- [DATASET EXCERPTS]
----------
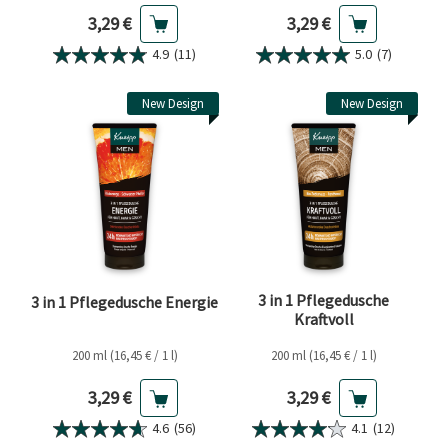
Aktueller Preis
Aktueller Preis
3,29 €
3,29 €
4.9
(11)
5.0
(7)
New Design
New Design
3 in 1 Pflegedusche
3 in 1 Pflegedusche Energie
Kraftvoll
200 ml (16,45 € / 1 l)
200 ml (16,45 € / 1 l)
Aktueller Preis
Aktueller Preis
3,29 €
3,29 €
4.6
(56)
4.1
(12)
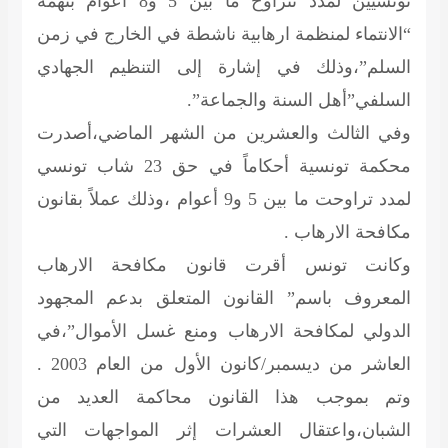
تونسيين لمدد تتراوح ما بين 5 و8 أعوام بتهمة
“الانتماء لمنظمة ارهابية ناشطة في الخارج في زمن
السلم”،وذلك في إشارة إلى التنظيم الجهادي
السلفي”أهل السنة والجماعة”.
وفي الثالث والعشرين من الشهر الماضي،أصدرت
محكمة تونسية أحكاماً في حق 23 شاب تونسي
لمدد تراوحت ما بين 5 و9 أعوام ،وذلك عملاً بقانون
مكافحة الارهاب .
وكانت تونس أقرت قانون مكافحة الارهاب
المعروف باسم” القانون المتعلق بدعم المجهود
الدولي لمكافحة الارهاب ومنع غسل الأموال”،في
العاشر من ديسمبر/كانون الأول من العام 2003 .
وتم بموجب هذا القانون محاكمة العديد من
الشبان،واعتقال العشرات إثر المواجهات التي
----------
- [TASK PROMPT] In the records above, the line with "تونسيين لمدد تتراوح ما بين 5 و8 أعوام بتهمة" marks the start and the line with "وتم بموجب هذا القانون محاكمة العديد من" marks the end; copy that stretch exactly, both lines included, and nothing else.

- [ANSWER BELOW]
تونسيين لمدد تتراوح ما بين 5 و8 أعوام بتهمة
“الانتماء لمنظمة ارهابية ناشطة في الخارج في زمن
السلم”،وذلك في إشارة إلى التنظيم الجهادي
السلفي”أهل السنة والجماعة”.
وفي الثالث والعشرين من الشهر الماضي،أصدرت
محكمة تونسية أحكاماً في حق 23 شاب تونسي
لمدد تراوحت ما بين 5 و9 أعوام ،وذلك عملاً بقانون
مكافحة الارهاب .
وكانت تونس أقرت قانون مكافحة الارهاب
المعروف باسم” القانون المتعلق بدعم المجهود
الدولي لمكافحة الارهاب ومنع غسل الأموال”،في
العاشر من ديسمبر/كانون الأول من العام 2003 .
وتم بموجب هذا القانون محاكمة العديد من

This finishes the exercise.